Tacos are a universally loved dish, but sometimes you want to switch it up with a fresh twist. These Sweet Potato and Black Bean Tacos are a delicious, plant-based alternative to the classic taco. They’re not only full of vibrant flavors, but they also offer a balance of savory, sweet, and earthy notes that come together perfectly. With roasted sweet potatoes, hearty black beans, and a zesty topping, these tacos make for a filling and satisfying meal.
This recipe is easy to prepare and ideal for any night of the week. Plus, it’s customizable – you can add your favorite toppings like avocado, salsa, or cilantro, depending on what you prefer.
Ingredients:
- 2 medium sweet potatoes, peeled and diced
- 1 tablespoon olive oil
- 1 teaspoon ground cumin
- 1 teaspoon chili powder
- Salt and pepper to taste
- 1 can (15 ounces) black beans, drained and rinsed
- 8 small corn tortillas (or flour, if preferred)
- 1/2 cup red cabbage, shredded
- 1/4 cup fresh cilantro, chopped
- 1 lime, cut into wedges
- Optional toppings: sliced avocado, salsa, hot sauce, sour cream, or crumbled feta cheese
Instructions:
- Roast the Sweet Potatoes: Preheat your oven to 400°F (200°C). Place the diced sweet potatoes on a baking sheet, drizzle with olive oil, and season with cumin, chili powder, salt, and pepper. Toss to coat evenly.
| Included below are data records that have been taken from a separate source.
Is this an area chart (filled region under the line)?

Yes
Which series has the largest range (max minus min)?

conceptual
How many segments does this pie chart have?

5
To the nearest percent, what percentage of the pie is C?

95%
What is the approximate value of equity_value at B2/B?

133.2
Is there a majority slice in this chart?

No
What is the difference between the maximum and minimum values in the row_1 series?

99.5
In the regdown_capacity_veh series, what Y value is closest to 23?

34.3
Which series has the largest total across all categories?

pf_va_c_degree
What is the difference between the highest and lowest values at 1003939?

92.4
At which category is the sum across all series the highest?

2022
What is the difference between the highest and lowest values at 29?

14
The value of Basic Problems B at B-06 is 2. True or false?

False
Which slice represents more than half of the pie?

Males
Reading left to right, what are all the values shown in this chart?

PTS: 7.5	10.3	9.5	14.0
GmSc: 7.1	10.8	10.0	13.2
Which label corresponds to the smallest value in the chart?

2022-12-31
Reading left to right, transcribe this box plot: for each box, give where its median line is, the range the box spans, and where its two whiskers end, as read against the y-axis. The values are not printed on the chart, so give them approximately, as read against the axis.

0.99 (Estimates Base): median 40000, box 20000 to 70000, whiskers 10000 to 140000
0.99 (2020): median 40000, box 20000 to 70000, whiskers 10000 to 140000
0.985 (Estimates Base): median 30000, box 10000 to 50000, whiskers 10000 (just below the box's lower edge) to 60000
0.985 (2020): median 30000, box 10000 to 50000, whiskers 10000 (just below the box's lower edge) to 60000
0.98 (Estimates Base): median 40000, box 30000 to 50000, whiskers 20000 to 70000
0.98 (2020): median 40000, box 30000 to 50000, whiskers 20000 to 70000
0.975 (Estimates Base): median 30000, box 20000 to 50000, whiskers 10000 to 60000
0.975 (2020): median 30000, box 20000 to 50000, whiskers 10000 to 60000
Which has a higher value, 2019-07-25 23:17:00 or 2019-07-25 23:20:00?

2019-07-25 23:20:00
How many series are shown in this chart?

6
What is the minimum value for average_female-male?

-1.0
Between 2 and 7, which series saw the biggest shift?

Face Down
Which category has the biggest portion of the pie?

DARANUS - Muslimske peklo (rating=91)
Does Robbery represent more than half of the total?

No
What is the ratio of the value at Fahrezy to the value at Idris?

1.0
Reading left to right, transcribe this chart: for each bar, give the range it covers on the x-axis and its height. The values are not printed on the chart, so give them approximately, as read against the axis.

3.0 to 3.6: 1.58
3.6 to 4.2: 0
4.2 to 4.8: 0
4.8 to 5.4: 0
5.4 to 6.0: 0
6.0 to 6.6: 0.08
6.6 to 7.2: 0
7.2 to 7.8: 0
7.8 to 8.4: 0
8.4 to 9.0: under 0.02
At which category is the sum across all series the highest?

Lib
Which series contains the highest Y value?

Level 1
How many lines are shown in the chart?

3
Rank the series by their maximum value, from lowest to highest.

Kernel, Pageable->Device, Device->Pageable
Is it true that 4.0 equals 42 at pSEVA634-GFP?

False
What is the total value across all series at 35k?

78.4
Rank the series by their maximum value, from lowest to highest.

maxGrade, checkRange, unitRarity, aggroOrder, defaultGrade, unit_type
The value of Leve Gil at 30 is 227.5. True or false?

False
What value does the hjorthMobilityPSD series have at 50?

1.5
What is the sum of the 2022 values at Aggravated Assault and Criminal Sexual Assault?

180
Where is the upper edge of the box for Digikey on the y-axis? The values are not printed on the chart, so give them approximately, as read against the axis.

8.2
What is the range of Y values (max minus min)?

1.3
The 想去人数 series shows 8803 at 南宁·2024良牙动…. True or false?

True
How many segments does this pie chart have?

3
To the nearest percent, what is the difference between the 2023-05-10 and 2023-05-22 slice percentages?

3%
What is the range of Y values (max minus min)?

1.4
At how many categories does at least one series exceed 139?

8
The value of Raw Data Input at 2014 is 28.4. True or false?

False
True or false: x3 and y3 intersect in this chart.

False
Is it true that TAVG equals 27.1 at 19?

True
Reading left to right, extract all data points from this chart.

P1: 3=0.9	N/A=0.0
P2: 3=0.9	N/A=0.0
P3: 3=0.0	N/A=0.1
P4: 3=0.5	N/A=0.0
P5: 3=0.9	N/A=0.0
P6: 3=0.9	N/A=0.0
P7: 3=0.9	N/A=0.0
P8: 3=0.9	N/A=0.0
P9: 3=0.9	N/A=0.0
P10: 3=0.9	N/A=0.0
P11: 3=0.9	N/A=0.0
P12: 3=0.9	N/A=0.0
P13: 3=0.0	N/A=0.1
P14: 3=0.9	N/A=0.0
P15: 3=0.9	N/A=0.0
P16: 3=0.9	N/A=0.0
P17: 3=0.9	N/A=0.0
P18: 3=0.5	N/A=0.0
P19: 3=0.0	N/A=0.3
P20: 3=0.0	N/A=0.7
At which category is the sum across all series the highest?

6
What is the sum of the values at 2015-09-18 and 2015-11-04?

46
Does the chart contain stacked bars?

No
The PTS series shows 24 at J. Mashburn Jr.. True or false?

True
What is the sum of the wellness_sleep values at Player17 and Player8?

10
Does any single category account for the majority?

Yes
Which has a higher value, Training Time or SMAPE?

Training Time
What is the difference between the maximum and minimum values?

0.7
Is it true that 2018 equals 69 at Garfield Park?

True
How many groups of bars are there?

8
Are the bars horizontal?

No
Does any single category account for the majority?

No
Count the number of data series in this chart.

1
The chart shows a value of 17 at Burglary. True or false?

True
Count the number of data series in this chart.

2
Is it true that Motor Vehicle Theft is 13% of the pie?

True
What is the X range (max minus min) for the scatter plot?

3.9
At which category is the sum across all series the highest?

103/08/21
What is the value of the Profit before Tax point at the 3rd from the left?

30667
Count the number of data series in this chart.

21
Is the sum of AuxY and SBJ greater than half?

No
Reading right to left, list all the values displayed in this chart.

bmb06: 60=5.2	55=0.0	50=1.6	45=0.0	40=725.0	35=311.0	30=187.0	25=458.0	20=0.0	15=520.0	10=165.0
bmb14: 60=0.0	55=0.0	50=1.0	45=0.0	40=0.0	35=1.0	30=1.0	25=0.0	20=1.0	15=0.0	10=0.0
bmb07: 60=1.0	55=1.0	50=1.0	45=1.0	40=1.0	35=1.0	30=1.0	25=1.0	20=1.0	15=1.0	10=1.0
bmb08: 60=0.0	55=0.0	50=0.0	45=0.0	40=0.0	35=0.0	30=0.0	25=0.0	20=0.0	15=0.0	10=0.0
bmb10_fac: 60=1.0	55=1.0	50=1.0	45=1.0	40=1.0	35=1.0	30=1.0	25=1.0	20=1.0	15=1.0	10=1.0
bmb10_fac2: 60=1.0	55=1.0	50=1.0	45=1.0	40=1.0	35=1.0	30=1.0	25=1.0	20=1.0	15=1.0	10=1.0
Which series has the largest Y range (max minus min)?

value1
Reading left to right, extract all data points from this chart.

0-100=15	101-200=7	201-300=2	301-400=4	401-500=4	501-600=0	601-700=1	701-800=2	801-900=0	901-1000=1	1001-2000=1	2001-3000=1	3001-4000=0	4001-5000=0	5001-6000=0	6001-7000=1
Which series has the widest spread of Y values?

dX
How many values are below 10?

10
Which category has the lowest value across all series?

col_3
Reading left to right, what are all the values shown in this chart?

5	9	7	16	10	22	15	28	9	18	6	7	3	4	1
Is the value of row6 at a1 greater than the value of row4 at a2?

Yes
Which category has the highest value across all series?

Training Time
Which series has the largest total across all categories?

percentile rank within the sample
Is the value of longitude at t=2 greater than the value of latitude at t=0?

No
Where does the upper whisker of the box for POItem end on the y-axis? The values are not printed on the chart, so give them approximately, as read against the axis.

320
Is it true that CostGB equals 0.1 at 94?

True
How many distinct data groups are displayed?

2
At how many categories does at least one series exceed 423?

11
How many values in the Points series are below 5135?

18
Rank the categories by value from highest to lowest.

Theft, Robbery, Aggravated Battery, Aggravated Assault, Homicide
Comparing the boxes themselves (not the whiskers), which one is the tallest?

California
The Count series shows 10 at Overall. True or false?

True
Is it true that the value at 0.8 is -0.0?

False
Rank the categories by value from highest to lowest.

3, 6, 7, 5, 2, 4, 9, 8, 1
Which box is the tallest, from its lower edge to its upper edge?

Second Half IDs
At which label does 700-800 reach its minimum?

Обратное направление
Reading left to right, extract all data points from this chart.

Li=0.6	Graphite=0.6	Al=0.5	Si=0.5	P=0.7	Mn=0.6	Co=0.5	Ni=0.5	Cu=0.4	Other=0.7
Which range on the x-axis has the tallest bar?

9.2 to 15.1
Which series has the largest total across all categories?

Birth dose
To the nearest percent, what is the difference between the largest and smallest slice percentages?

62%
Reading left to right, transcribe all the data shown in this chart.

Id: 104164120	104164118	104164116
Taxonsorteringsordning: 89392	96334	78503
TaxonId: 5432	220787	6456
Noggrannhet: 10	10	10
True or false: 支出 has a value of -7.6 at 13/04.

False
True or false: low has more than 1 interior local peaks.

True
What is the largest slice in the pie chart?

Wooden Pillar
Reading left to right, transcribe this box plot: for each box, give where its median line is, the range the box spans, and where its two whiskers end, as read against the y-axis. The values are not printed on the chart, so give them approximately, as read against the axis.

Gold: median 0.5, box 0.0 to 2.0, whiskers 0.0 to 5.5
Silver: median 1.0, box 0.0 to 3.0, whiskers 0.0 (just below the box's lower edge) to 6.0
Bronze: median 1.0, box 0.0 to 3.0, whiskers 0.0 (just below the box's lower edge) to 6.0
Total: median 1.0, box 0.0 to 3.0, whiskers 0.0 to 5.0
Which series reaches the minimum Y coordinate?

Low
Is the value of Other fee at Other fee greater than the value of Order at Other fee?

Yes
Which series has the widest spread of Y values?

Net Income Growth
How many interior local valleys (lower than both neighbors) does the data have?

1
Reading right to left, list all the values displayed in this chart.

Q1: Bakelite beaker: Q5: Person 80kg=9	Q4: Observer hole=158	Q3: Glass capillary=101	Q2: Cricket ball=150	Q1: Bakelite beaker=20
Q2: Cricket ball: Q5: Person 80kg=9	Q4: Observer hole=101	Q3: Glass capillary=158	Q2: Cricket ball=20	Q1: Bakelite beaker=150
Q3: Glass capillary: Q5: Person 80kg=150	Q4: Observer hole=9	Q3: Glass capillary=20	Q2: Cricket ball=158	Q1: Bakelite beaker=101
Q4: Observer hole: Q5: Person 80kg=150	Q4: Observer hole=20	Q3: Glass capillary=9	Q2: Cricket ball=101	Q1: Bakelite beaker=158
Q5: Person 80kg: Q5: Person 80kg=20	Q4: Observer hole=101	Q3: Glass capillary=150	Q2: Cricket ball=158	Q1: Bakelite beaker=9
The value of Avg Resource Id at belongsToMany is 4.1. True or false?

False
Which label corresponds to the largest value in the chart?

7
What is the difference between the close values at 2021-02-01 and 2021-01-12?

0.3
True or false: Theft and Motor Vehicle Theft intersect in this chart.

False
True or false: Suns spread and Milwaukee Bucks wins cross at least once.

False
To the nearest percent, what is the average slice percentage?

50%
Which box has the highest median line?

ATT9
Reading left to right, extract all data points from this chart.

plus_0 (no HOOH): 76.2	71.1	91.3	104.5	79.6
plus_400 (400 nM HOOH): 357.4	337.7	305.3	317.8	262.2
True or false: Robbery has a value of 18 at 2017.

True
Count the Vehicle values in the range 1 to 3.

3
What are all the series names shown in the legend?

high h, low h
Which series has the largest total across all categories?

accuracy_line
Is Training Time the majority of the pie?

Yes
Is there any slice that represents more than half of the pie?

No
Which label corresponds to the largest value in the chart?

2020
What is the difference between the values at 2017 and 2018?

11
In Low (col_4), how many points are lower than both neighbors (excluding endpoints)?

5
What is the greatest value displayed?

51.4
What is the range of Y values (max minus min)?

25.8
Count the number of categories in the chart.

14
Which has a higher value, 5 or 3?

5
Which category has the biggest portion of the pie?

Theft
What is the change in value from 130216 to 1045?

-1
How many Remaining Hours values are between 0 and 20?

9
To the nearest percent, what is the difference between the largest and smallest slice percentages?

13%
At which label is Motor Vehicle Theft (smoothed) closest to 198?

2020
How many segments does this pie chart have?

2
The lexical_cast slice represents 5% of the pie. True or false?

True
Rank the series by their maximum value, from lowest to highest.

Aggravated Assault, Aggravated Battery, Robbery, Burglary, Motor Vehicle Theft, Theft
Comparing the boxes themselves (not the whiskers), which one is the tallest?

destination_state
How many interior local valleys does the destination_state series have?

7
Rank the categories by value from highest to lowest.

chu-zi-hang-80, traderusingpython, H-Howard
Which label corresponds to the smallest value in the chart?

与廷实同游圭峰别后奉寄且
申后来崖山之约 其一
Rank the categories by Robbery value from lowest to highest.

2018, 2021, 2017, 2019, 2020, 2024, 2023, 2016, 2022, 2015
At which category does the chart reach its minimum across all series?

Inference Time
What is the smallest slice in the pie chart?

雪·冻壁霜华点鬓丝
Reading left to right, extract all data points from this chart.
Roast for 25-30 minutes, tossing halfway through, until the sweet potatoes are tender and slightly caramelized.
- Heat the Black Beans: While the sweet potatoes are roasting, heat the black beans in a small saucepan over medium heat until warmed through. Stir occasionally and season with a pinch of salt and pepper.
- Prepare the Toppings: While the beans and sweet potatoes are cooking, prepare your taco toppings. Shred the red cabbage, chop the cilantro, and slice the lime into wedges. Set aside.
- Warm the Tortillas: In a dry skillet, warm the tortillas over medium heat for about 30 seconds on each side, or until soft and pliable. You can also warm them in the oven wrapped in foil for a few minutes.
- Assemble the Tacos: Once the sweet potatoes are done, start assembling your tacos. Layer each tortilla with a scoop of black beans, roasted sweet potatoes, shredded cabbage, and fresh cilantro.
- Add Toppings: Top with avocado, salsa, sour cream, or any of your favorite taco toppings. Squeeze a wedge of lime over each taco for a fresh burst of flavor.
These Sweet Potato and Black Bean Tacos are packed with nutrients and full of flavor. The natural sweetness of the roasted sweet potatoes pairs wonderfully with the earthy black beans, and the crunch of the cabbage adds a refreshing contrast. Whether you’re vegetarian or just looking for a lighter meal, these tacos are sure to satisfy your cravings.